Adding Effort to Your Comfort Zone Doesn’t Fix Stagnation. New Challenges Do.

Walk to the highest hill you can see. Climb until you get to the top. Sweat, crawl, scramble, and drag yourself until you can go no higher. It felt good at first, didn’t it? Succeeding in challenging goals often feels like conquering Mt Everest. Good job, you earned it!

But what then? You can’t climb higher on this hill. None of the tools that got you here can take you higher. You can try to crawl harder than you ever have, or scramble or drag yourself, but the fact of the matter is you are at the top of this hill. This hill has nowhere higher to go, and stagnation feels like failure.

So what now? It’s scary to think of leaving this hill. You would have to climb down. Give up some of the comfortable view you have. You’d have to learn new things. Going out and finding a new hill might mean your old tricks don’t help there. You have to start all over again. There is good news though. There’s hills out there much higher than the first one you found. They dwarf it. It’s fine that the first one was the highest point you’d ever seen, but that doesn’t mean it’s the best you achieve. There is a ceiling to what your best can accomplish on this hill. And your best can take you much higher in other places.

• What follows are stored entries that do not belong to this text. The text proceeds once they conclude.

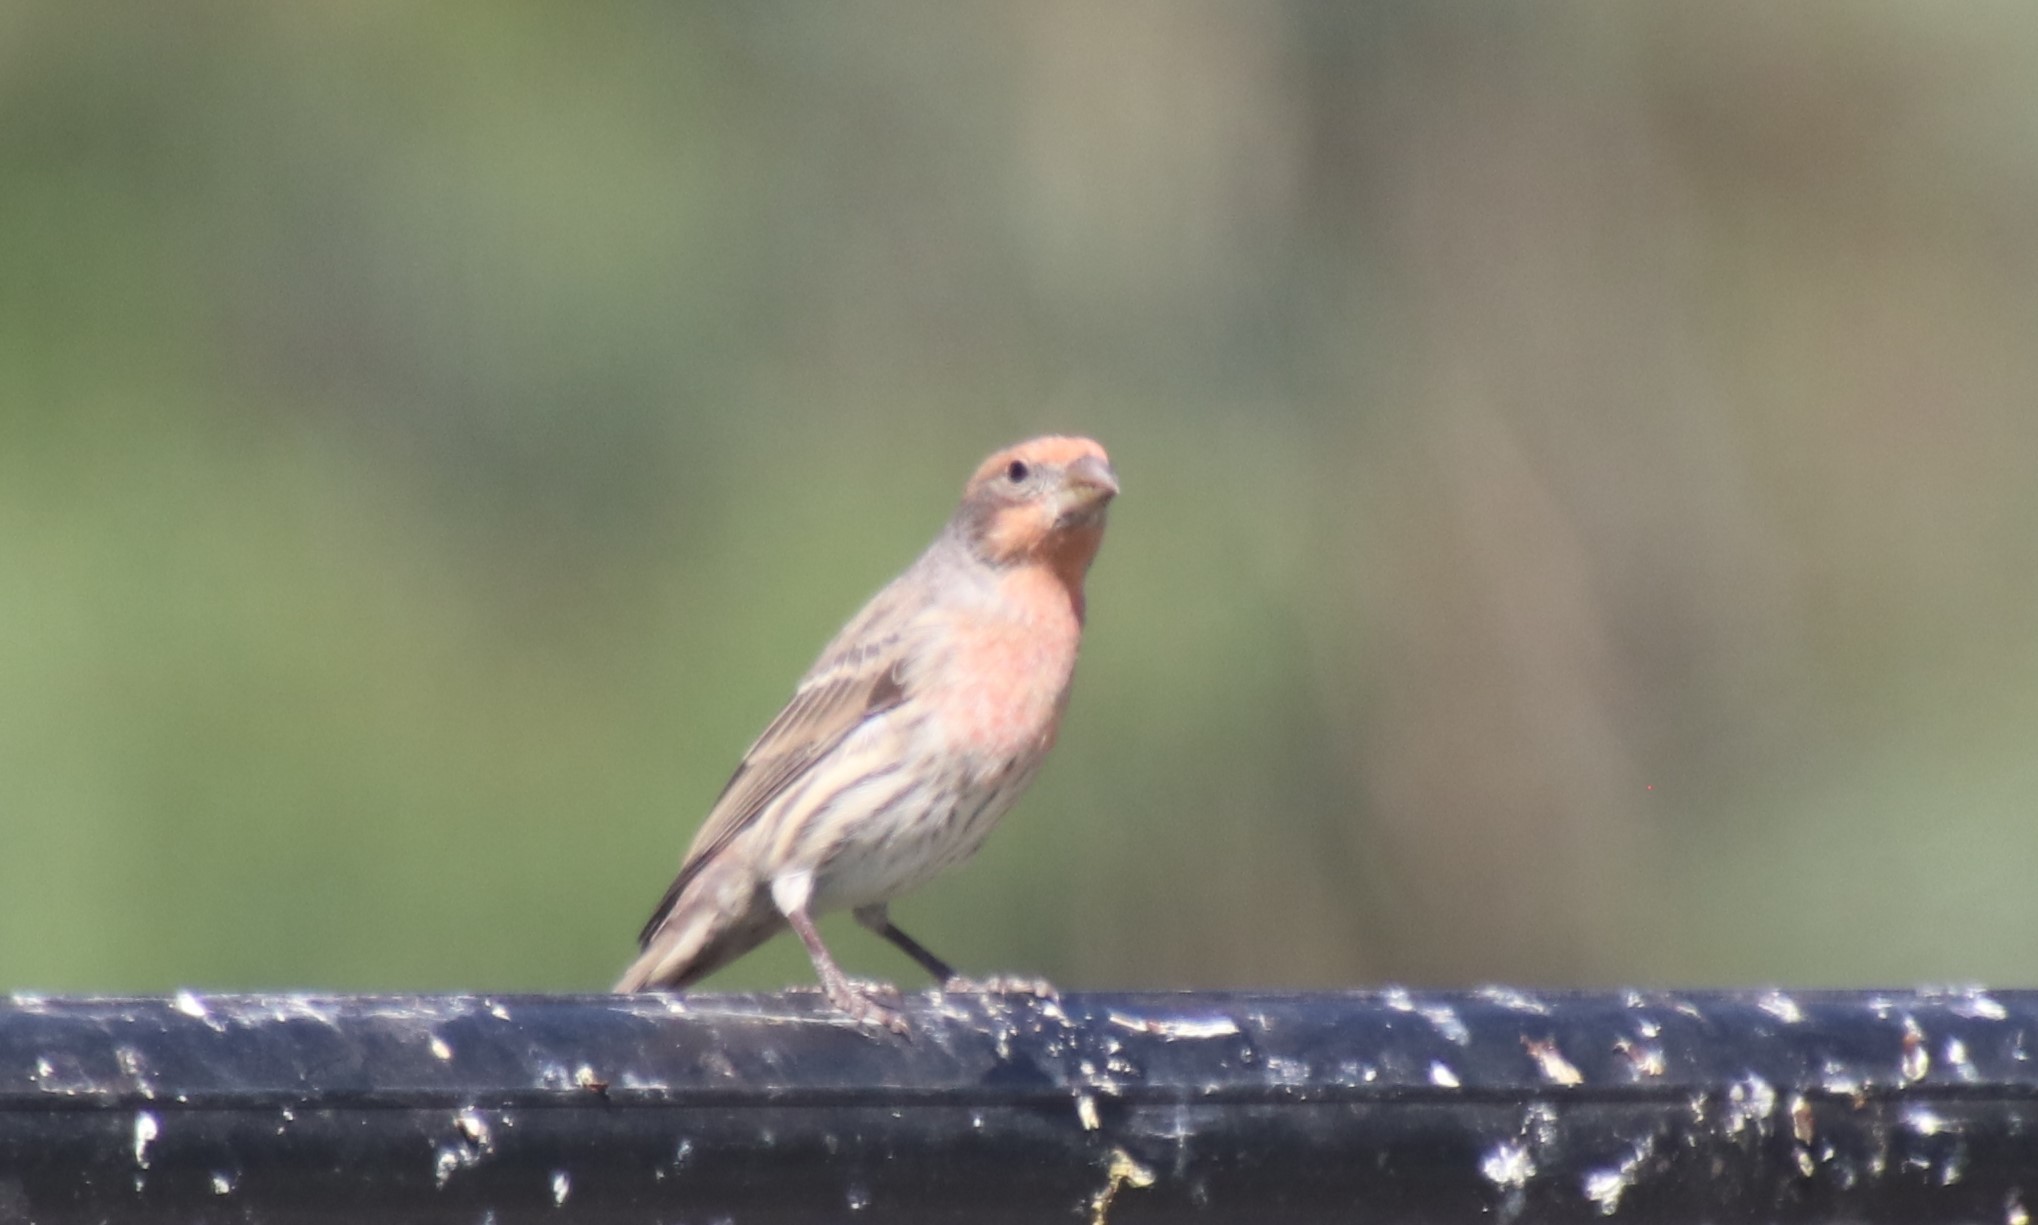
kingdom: Animalia
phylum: Chordata
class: Aves
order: Passeriformes
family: Fringillidae
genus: Haemorhous
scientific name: Haemorhous mexicanus
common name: House finch
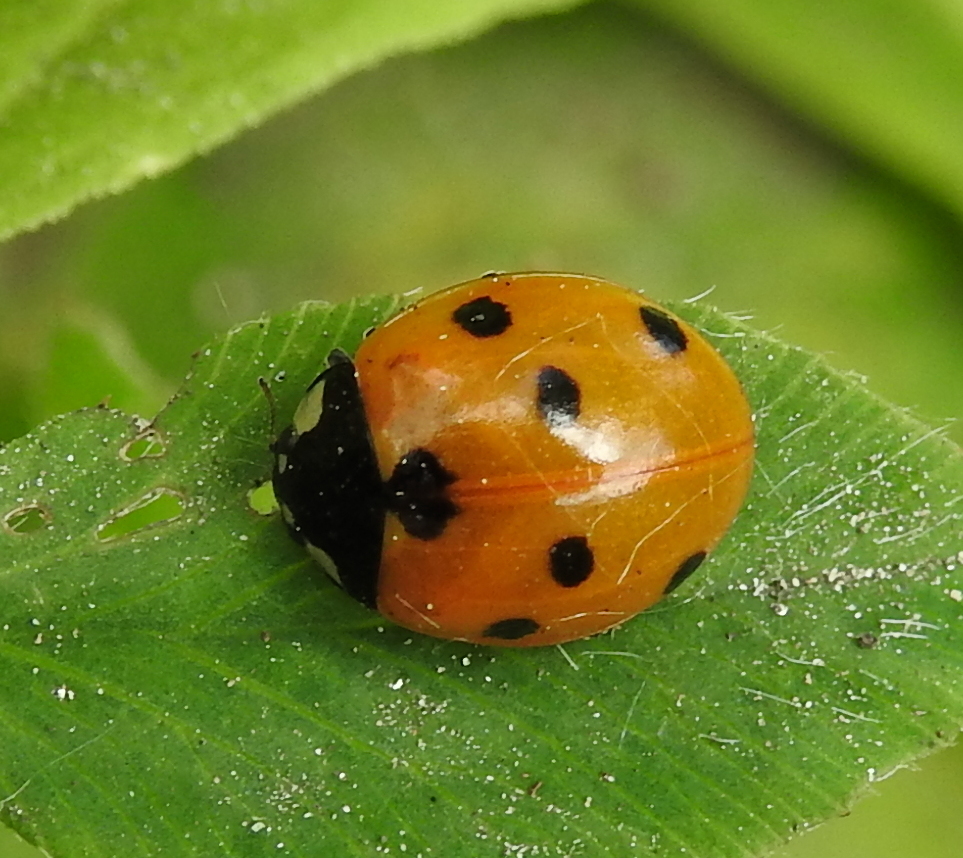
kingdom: Animalia
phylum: Arthropoda
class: Insecta
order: Coleoptera
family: Coccinellidae
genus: Coccinella
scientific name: Coccinella septempunctata
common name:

So much of life is like this. Your best effort can’t change what’s possible on this hill. It doesn’t matter how much you sweat, how many books you read, how many new tricks you try to learn. This hill has nothing more to offer you. Go find a new hill.

This was brutally hard for me to learn. I created a cushy spot in a small company. I was a big fish in a small pond. I had influence, allies, control, respect….and nowhere left to grow into. This happens with relationships too. You can refine and learn and improve and grow into the full potential of the hill, but you cannot change how tall the hill is. Some are taller than others, and if you’re driving yourself insane because your best isn’t making things better, then this post is for you.

If you’ve done everything you can think of, if you’ve given your best effort over and over again and all of the hard work you do does not take you any higher, trying to work harder or blame yourself isn’t going to help. You need to find a new hill. It will suck at first because you’ll have to start over, but do you remember how good progress feels? To learn and develop mastery at a new game and struggle and overcome and develop yourself and achieve new heights that were inaccessible before?

This is not your ceiling, it is just the ceiling of the hill where you stand now. Don’t give up and don’t settle and don’t think that you’re broken because your best is not taking you higher. Take your best and use it to climb a higher mountain. There is so much more for you to see, and I promise climbing a higher mountain feels better than stagnation on a small hill.

Further Reading: If this post resonated with you, I think you’d get a lot out of Who Moved My Cheese? by Spencer Johnson. It helped me rethink my resistance to change and understand letting go of old hills frees you up for better ones. It’s very human to resist change, but we both know there’s higher mountains out there. Let’s go find them.